OpenAI introduces neural net that generates music including vocals

The artificial intelligence research institute OpenAI has developed Jukebox, a model that can fully generate music tracks in various genres, including the vocals.

OpenAI publishes 7131 samples of songs created with Jukebox. The songs range from pop, rock and jazz to reggae and hip-hop. In addition to fully self-generated material in certain styles, there are also reinterpretations of songs and samples of well-known tracks such as Hotel California by The Eagles, which gives Jukebox a completely different turn 12 seconds after the original start.

For its model, the research institute does not use a representation of music, such as musical notes or midi data, but direct audio. His previous AI music generator, Musenet, still trained OpenAI on thousands of midi files. The disadvantage, according to the makers, is that when training on representations the human voice is not included and subtle properties in the field of dynamics and expressiveness are then also missing.

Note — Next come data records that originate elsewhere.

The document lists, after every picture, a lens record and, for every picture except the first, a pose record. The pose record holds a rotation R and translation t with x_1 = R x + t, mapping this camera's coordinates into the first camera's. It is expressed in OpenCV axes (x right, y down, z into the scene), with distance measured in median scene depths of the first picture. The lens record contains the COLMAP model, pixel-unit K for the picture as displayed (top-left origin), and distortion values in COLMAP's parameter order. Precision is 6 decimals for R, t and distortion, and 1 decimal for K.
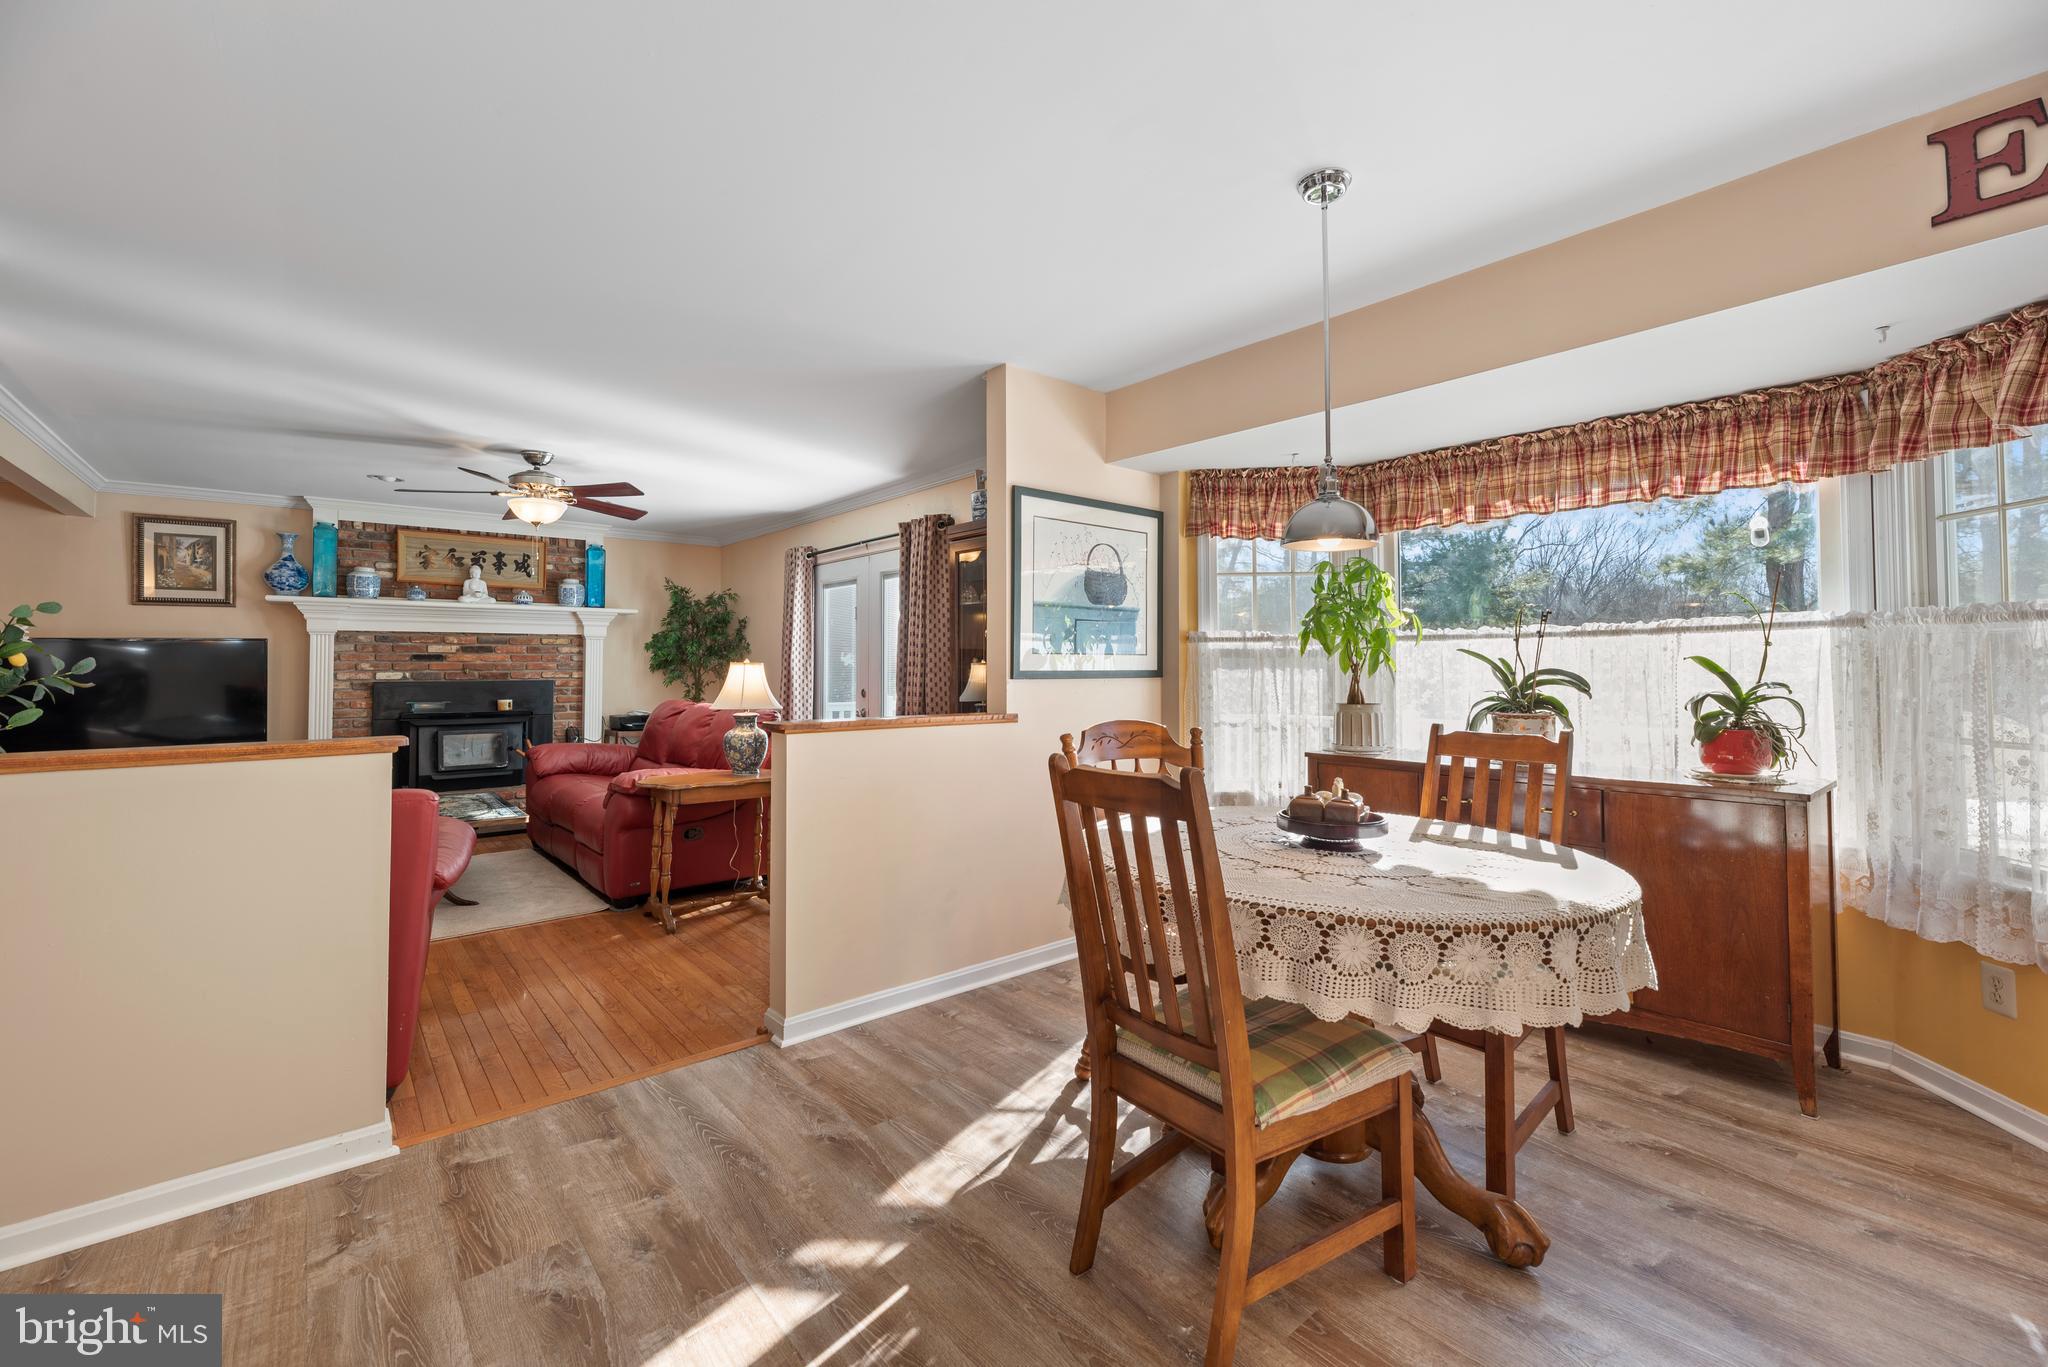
lens RADIAL K [[850.6, 0, 1023.3], [0, 850.6, 648.1], [0, 0, 1]] dist [0.000513, 0.000076]
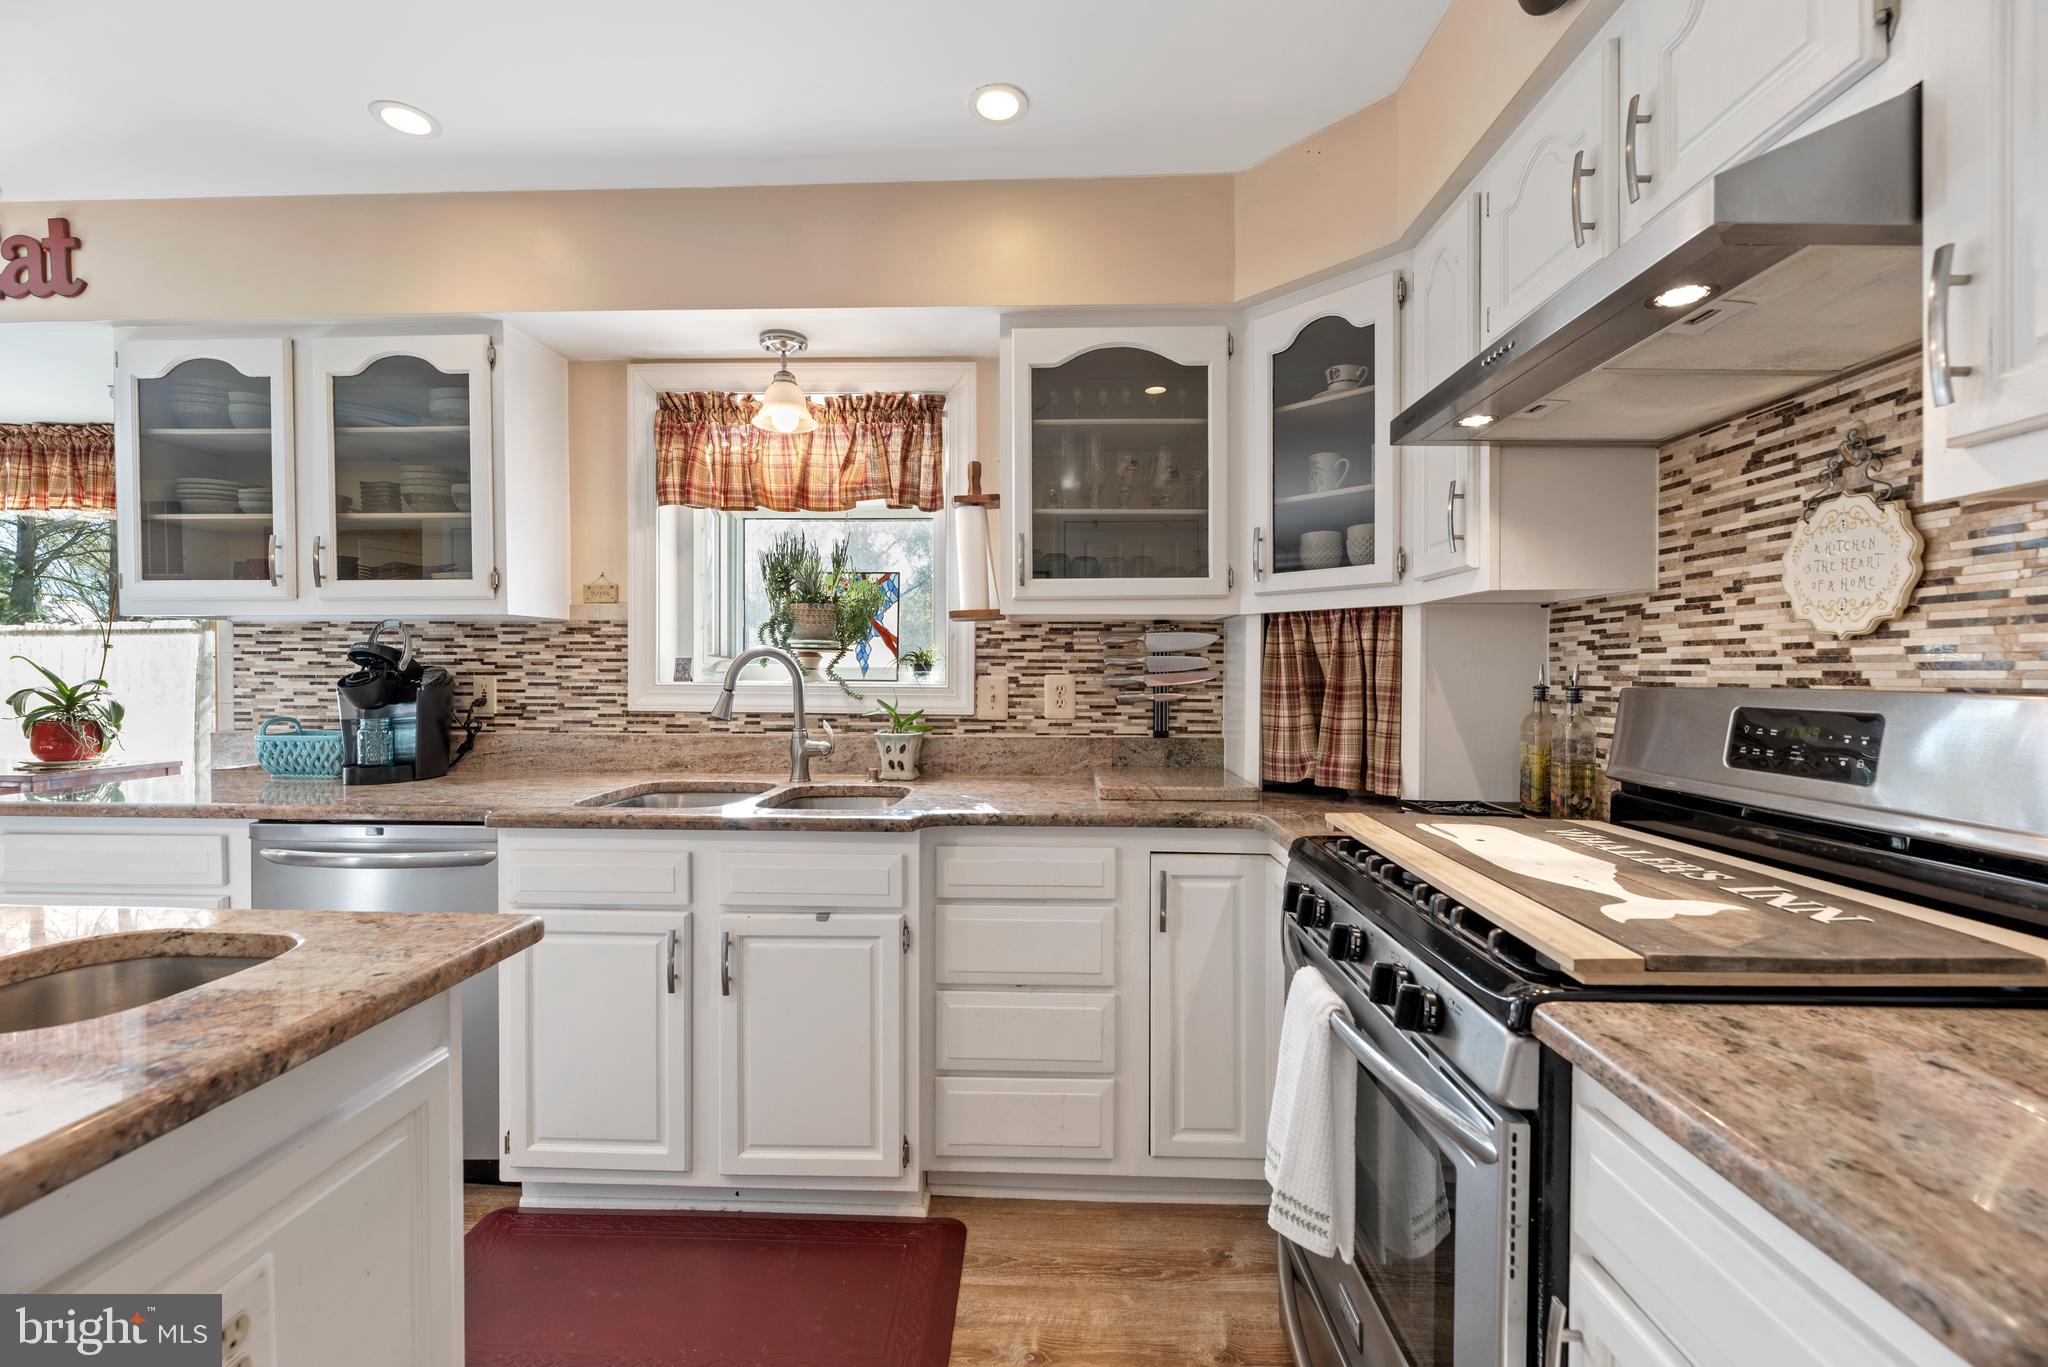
lens RADIAL K [[852.3, 0, 1024.0], [0, 852.3, 683.5], [0, 0, 1]] dist [-0.000237, -0.000093]
pose [[0.676820, -0.004795, 0.736133, 0.359738], [-0.023387, 0.999334, 0.028012, -0.006954], [-0.735777, -0.036175, 0.676257, -0.285102]]
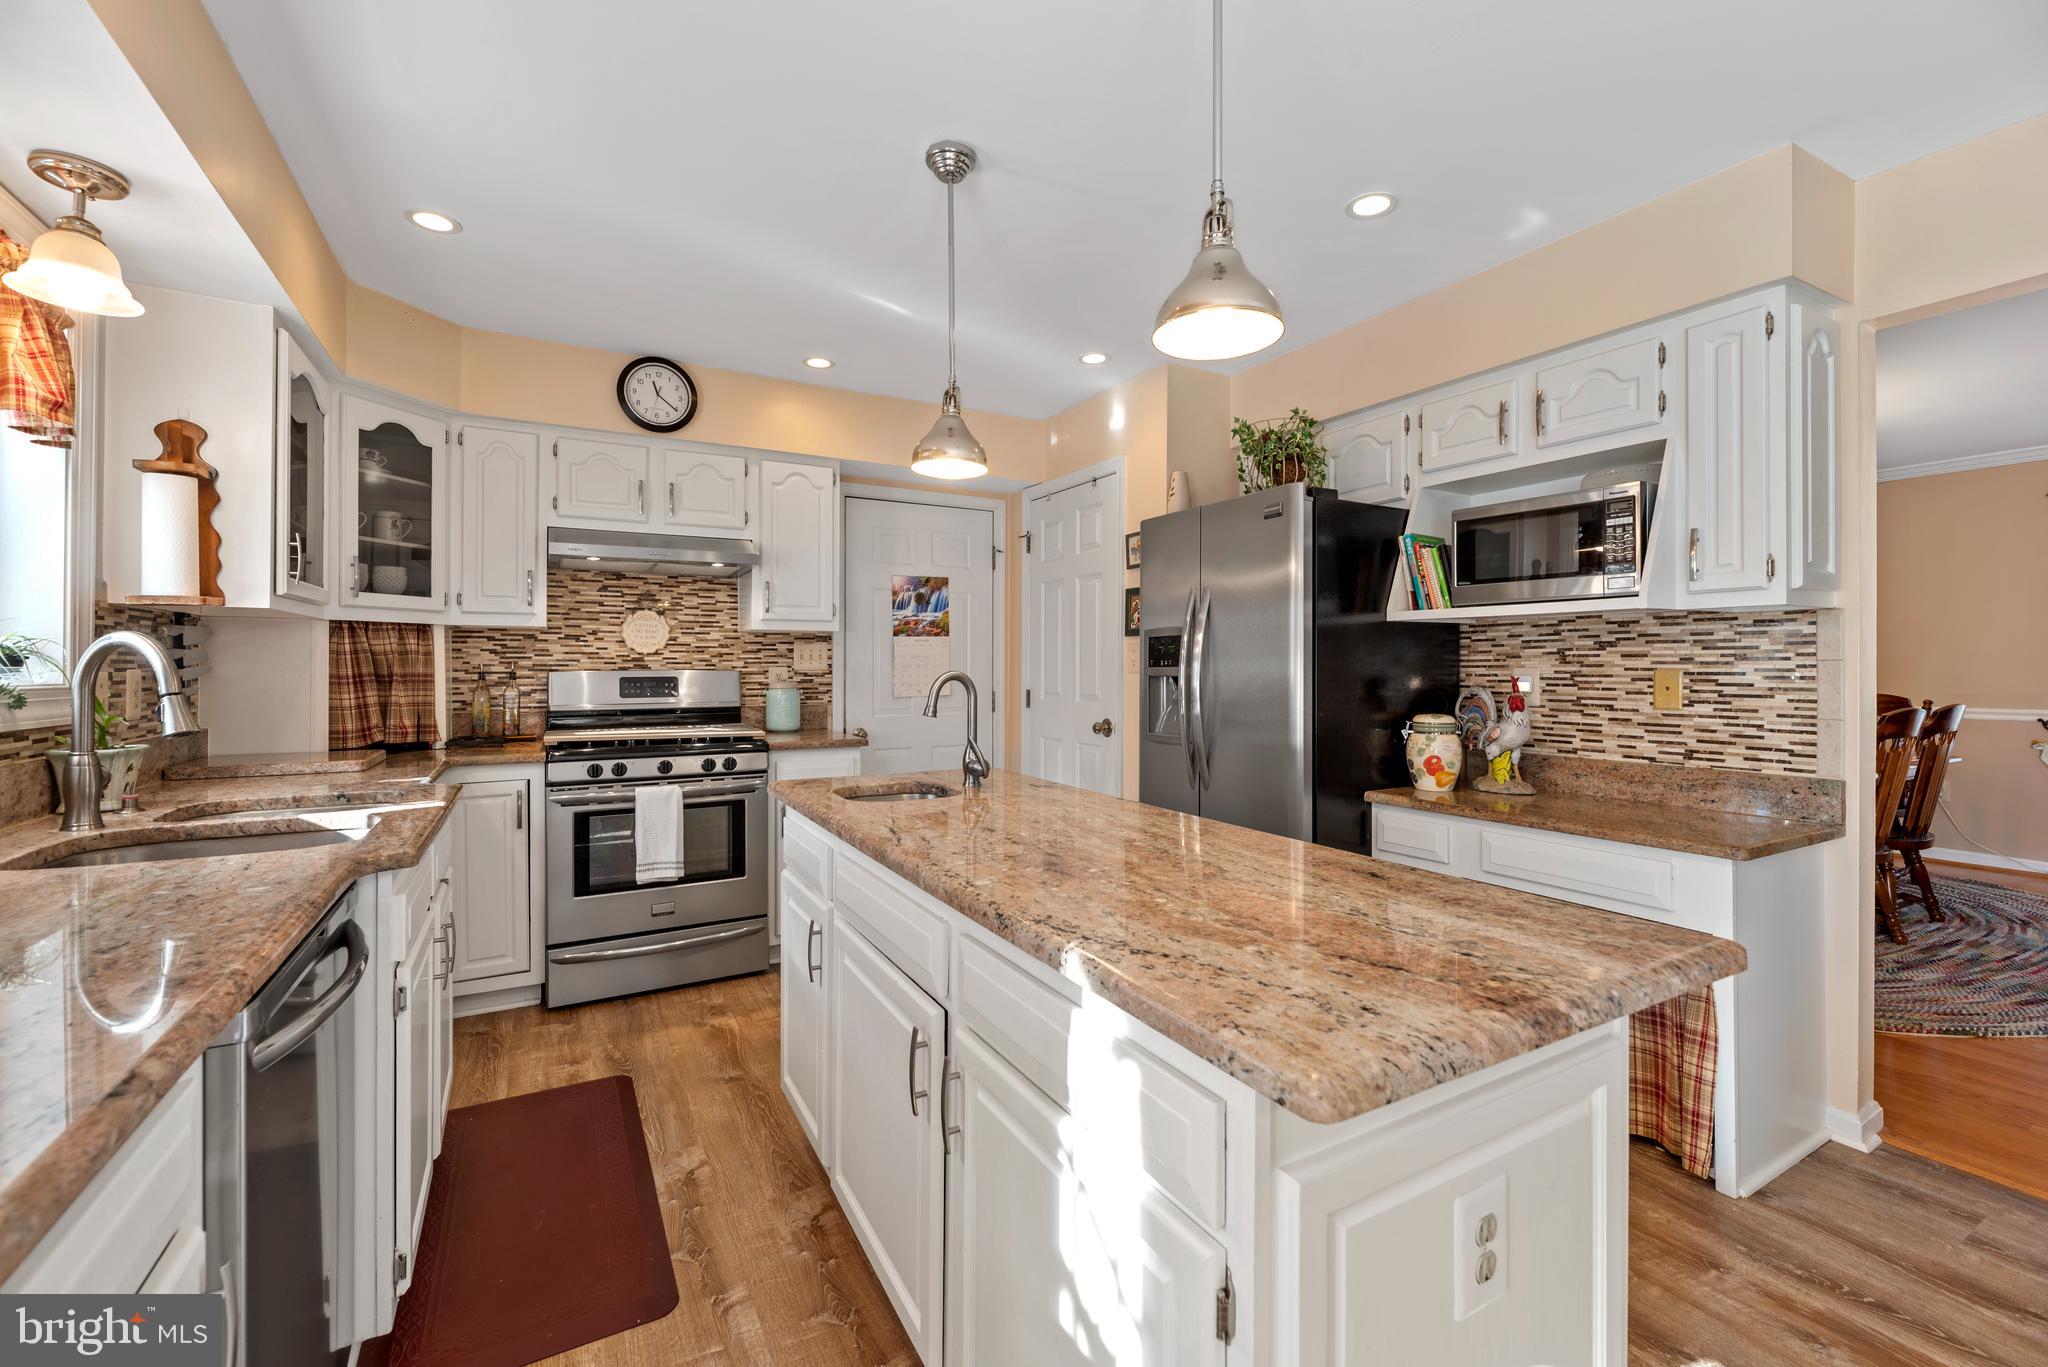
lens RADIAL K [[847.2, 0, 1025.1], [0, 847.2, 666.1], [0, 0, 1]] dist [-0.004346, -0.000229]
pose [[-0.981983, 0.000829, 0.188969, 0.247290], [-0.003543, 0.999734, -0.022799, 0.004766], [-0.188938, -0.023058, -0.981718, 0.229345]]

Training on pure audio is a lot more difficult, because the models have to take into account the greater degree of diversity and longer structures. For training, OpenAI used a dataset of 1.2 million tracks. Of those, 600,000 were in English, but the developers plan to use more international music to train Jukebox in the future. The music is combined with accompanying lyrics from LyricWiki and metadata about the genre, artist and other keywords.

Encoding existing music and generating, upsampling and decoding new audio by Jukebox

OpenAI uses 32-bit 44.1kHz audio as its base and compresses tracks into three levels for training: 8x, 32x and 128x. These levels are for encoding the input. During this downsampling a lot of audio information is lost, but the essential details in terms of pitch, timbre and volume are preserved. Codes are generated on the basis of the input at three levels, also at three levels. The upper level models the long structure of tracks, with vocals and melodies, and information such as genre can be added to this layer. The audio quality of this output is low. The middle and bottom levels take care of the rest of the musical structures and improve the audio quality.

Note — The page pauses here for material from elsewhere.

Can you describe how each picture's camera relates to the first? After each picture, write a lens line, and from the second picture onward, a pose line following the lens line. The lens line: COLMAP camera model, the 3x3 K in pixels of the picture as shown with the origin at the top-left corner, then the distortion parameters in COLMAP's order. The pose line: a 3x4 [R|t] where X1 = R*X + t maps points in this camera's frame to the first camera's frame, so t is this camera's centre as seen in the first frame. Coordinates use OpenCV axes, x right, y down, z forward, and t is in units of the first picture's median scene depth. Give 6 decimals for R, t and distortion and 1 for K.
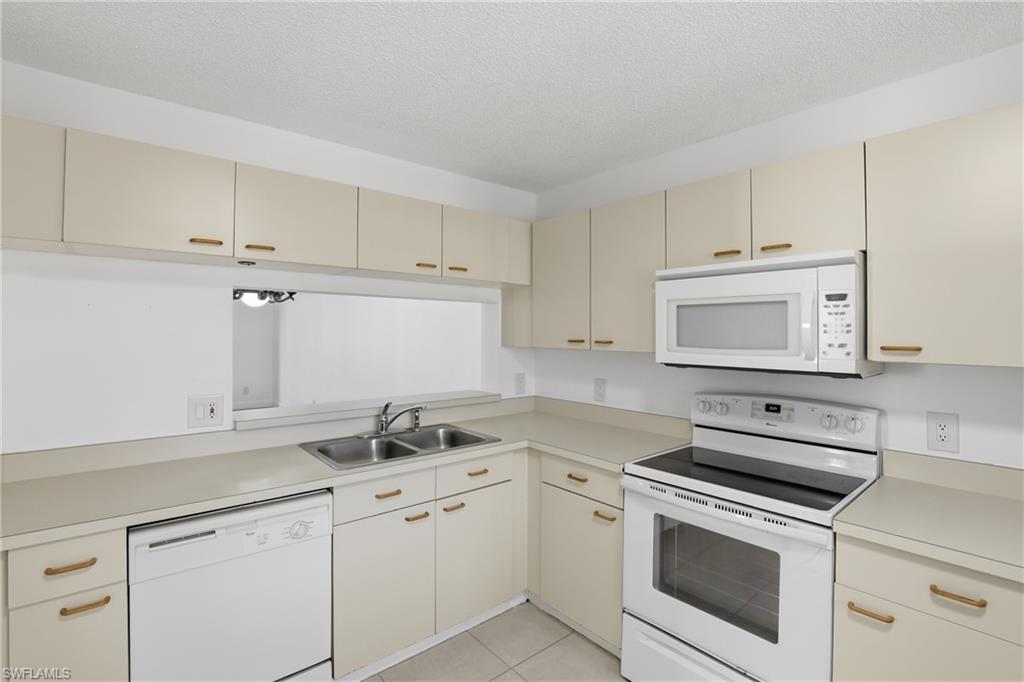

According to the researchers, Jukebox still has some serious drawbacks and is not yet able to generate good musical structures as choruses. Downsampling and upsampling also causes noise and the model is slow: it takes about nine hours to generate a minute of audio. They do call the model a step forward in terms of creating coherent music through a neural net, whereby differentiation can be made on the basis of artist, genre and song lyrics.